UK fails to bar internet access to child porn: Jamie Doward, The Observer, Sunday July 20, 2008
Almost a million UK households could access websites known to host images of child sex abuse despite a government pledge made two years ago to stop access to paedophile sites.
Last night a coalition of leading children’s charities, including Barnardo’s, the NSPCC and National Children’s Homes, described the situation as ‘completely unacceptable’. They have written to the Home Office minister in charge of crime reduction, Vernon Coaker, urging him to take immediate steps to ensure all telecom companies offering internet access block customers from being able to see images that in some cases show children as young as a year old being sexually abused.
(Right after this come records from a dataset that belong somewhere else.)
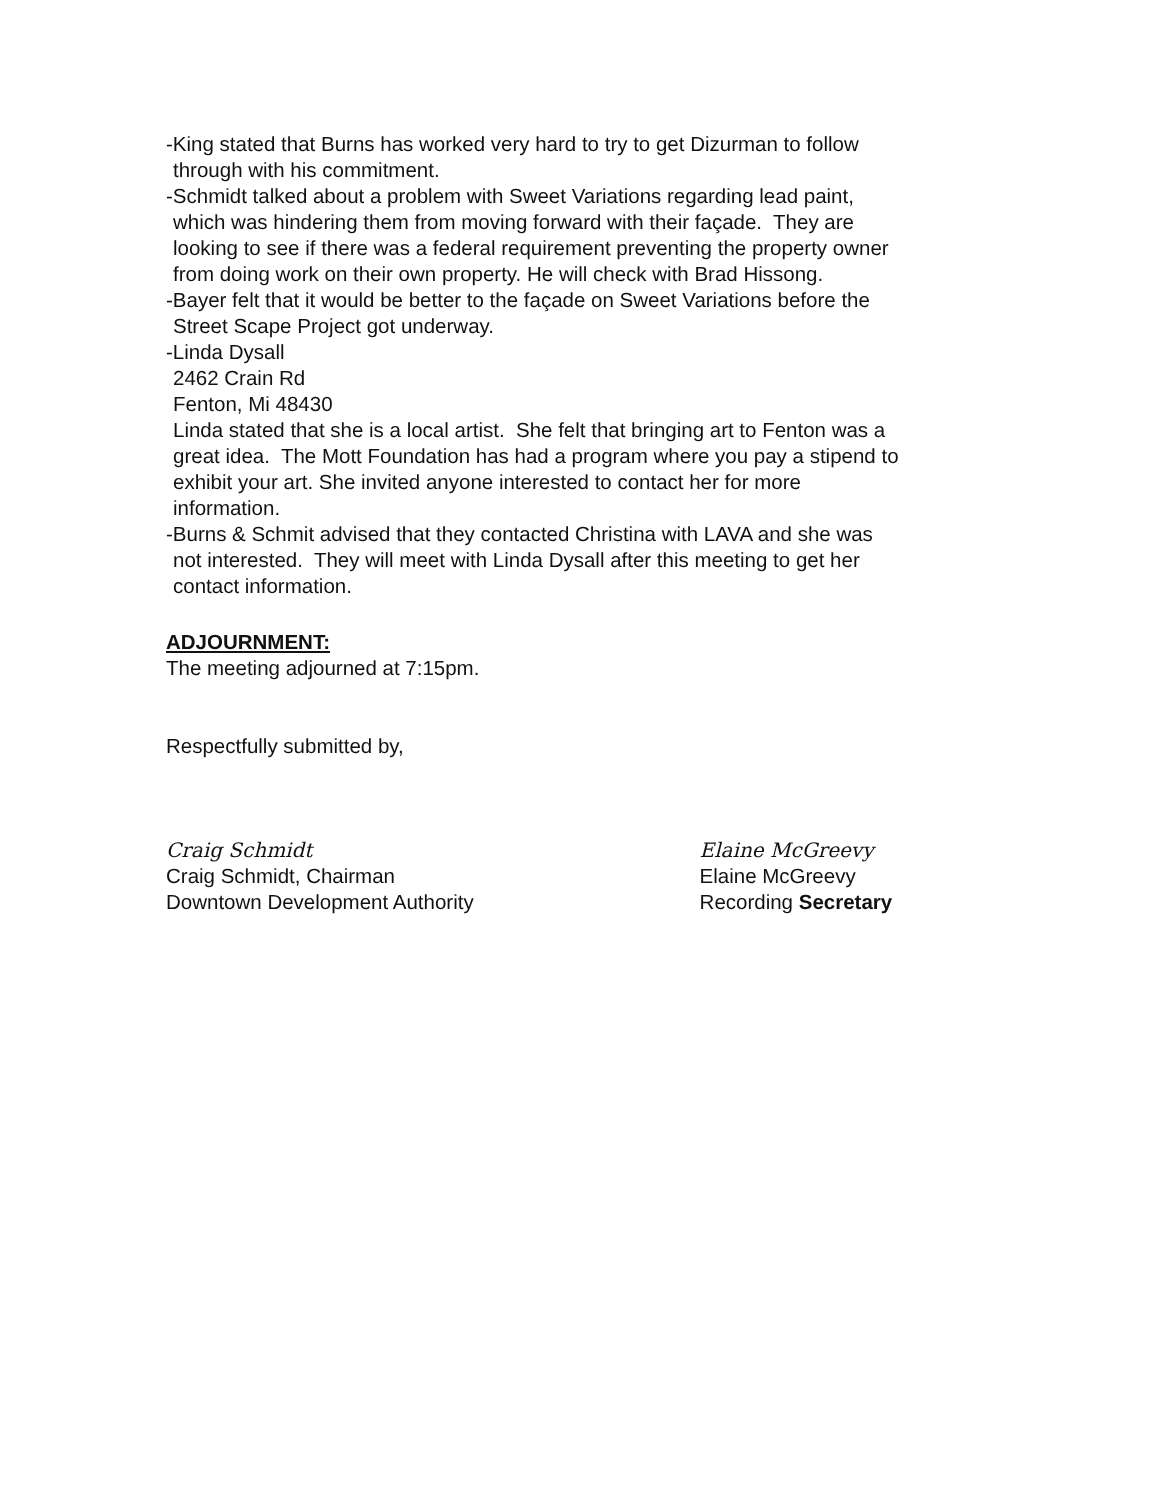-King stated that Burns has worked very hard to try to get Dizurman to follow
through with his commitment.
-Schmidt talked about a problem with Sweet Variations regarding lead paint,
which was hindering them from moving forward with their façade. They are
looking to see if there was a federal requirement preventing the property owner
from doing work on their own property. He will check with Brad Hissong.
-Bayer felt that it would be better to the façade on Sweet Variations before the
Street Scape Project got underway.
-Linda Dysall
2462 Crain Rd
Fenton, Mi 48430
Linda stated that she is a local artist. She felt that bringing art to Fenton was a
great idea. The Mott Foundation has had a program where you pay a stipend to
exhibit your art. She invited anyone interested to contact her for more
information.
-Burns & Schmit advised that they contacted Christina with LAVA and she was
not interested. They will meet with Linda Dysall after this meeting to get her
contact information.
ADJOURNMENT:
The meeting adjourned at 7:15pm.
Respectfully submitted by,
Craig Schmidt
Craig Schmidt, Chairman
Downtown Development Authority
Elaine McGreevy
Elaine McGreevy
Recording Secretary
Around 5 per cent of consumer broadband connections can access the images because their internet service providers (ISPs) chose not to subscribe to a scheme introduced by the Internet Watch Foundation to bar known paedophile websites.
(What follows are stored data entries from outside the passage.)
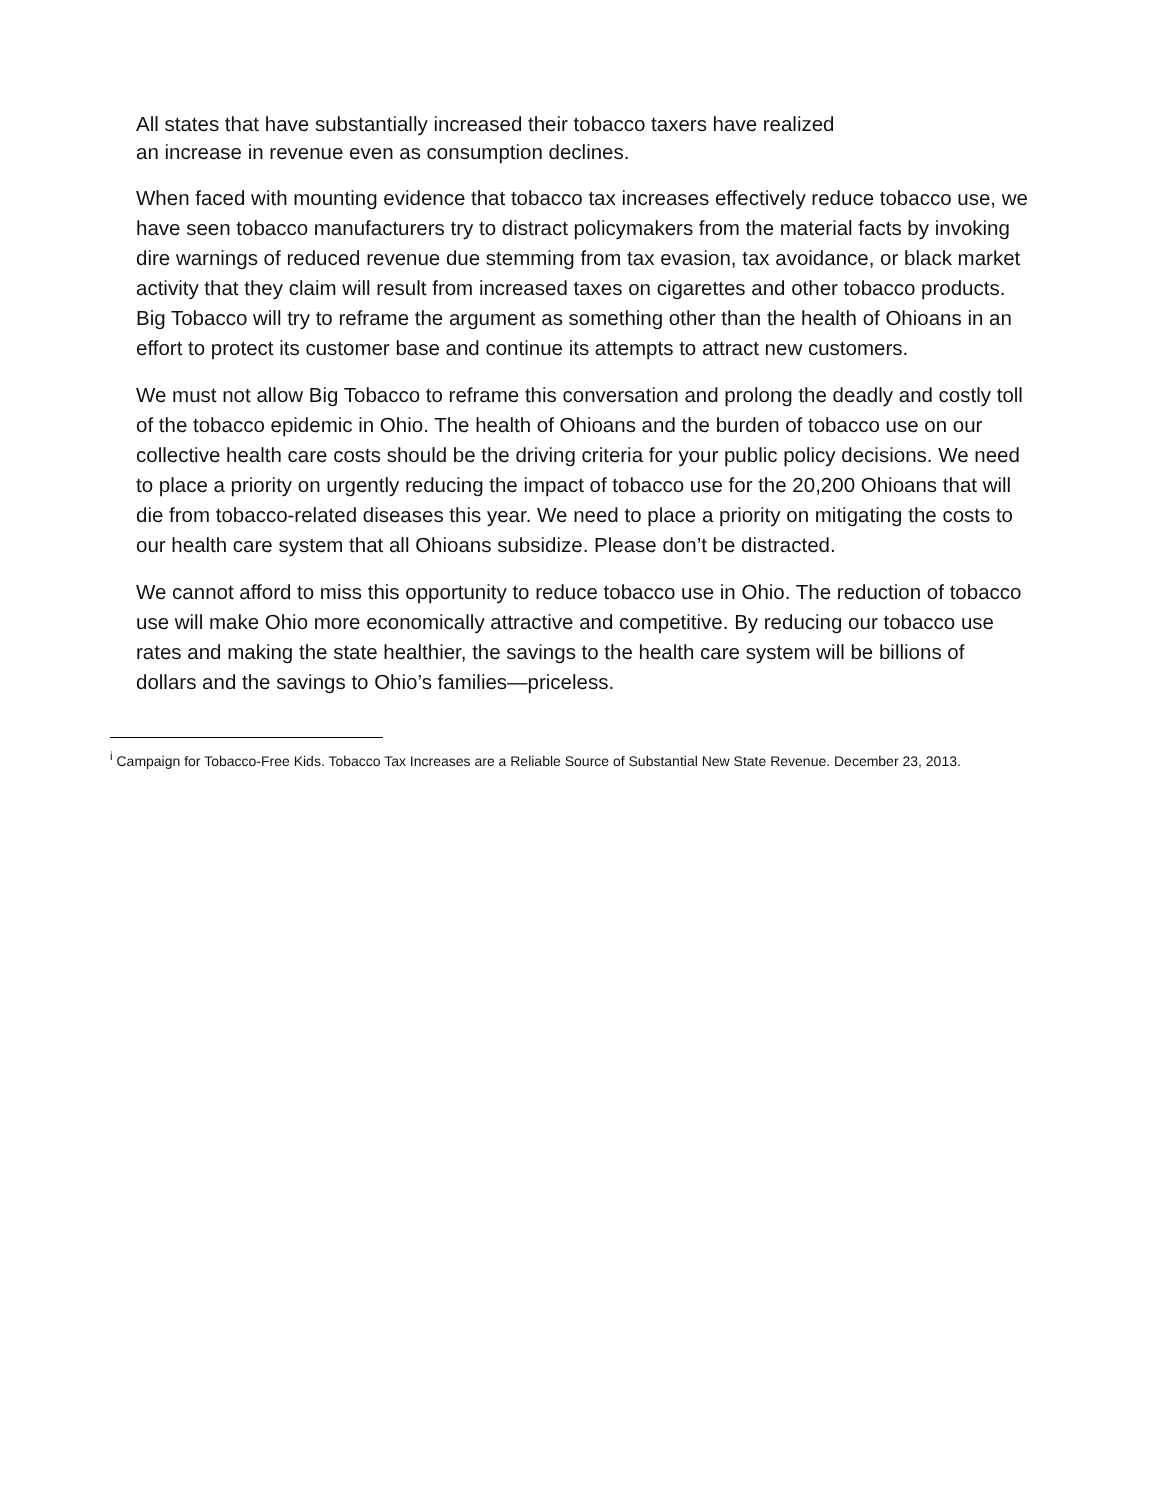All states that have substantially increased their tobacco taxers have realized
an increase in revenue even as consumption declines.
When faced with mounting evidence that tobacco tax increases effectively reduce tobacco use, we have seen tobacco manufacturers try to distract policymakers from the material facts by invoking dire warnings of reduced revenue due stemming from tax evasion, tax avoidance, or black market activity that they claim will result from increased taxes on cigarettes and other tobacco products. Big Tobacco will try to reframe the argument as something other than the health of Ohioans in an effort to protect its customer base and continue its attempts to attract new customers.
We must not allow Big Tobacco to reframe this conversation and prolong the deadly and costly toll of the tobacco epidemic in Ohio. The health of Ohioans and the burden of tobacco use on our collective health care costs should be the driving criteria for your public policy decisions. We need to place a priority on urgently reducing the impact of tobacco use for the 20,200 Ohioans that will die from tobacco-related diseases this year. We need to place a priority on mitigating the costs to our health care system that all Ohioans subsidize. Please don’t be distracted.
We cannot afford to miss this opportunity to reduce tobacco use in Ohio. The reduction of tobacco use will make Ohio more economically attractive and competitive. By reducing our tobacco use rates and making the state healthier, the savings to the health care system will be billions of dollars and the savings to Ohio’s families—priceless.
<sup>i</sup> Campaign for Tobacco-Free Kids. Tobacco Tax Increases are a Reliable Source of Substantial New State Revenue. December 23, 2013.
The list is available to all ISPs and companies such as BT and Vodafone have signed up to take it. Updated twice daily, it contains between 800 and 1,200 live child-abuse websites at any one time. But the revelation that some internet companies are refusing to sign up to the list undermines a key government pledge to tackle paedophile material on the internet.
In May 2006, Coaker said he hoped all internet companies would sign up to the scheme and that, if there was not 100 per cent take-up by the end of last year, the government would look to compel the industry to ‘face up to its responsibilities’.
In their letter to Coaker, the children’s charities said it was now time for the government ‘to draw a line under this issue’ by getting 100 per cent compliance from the industry.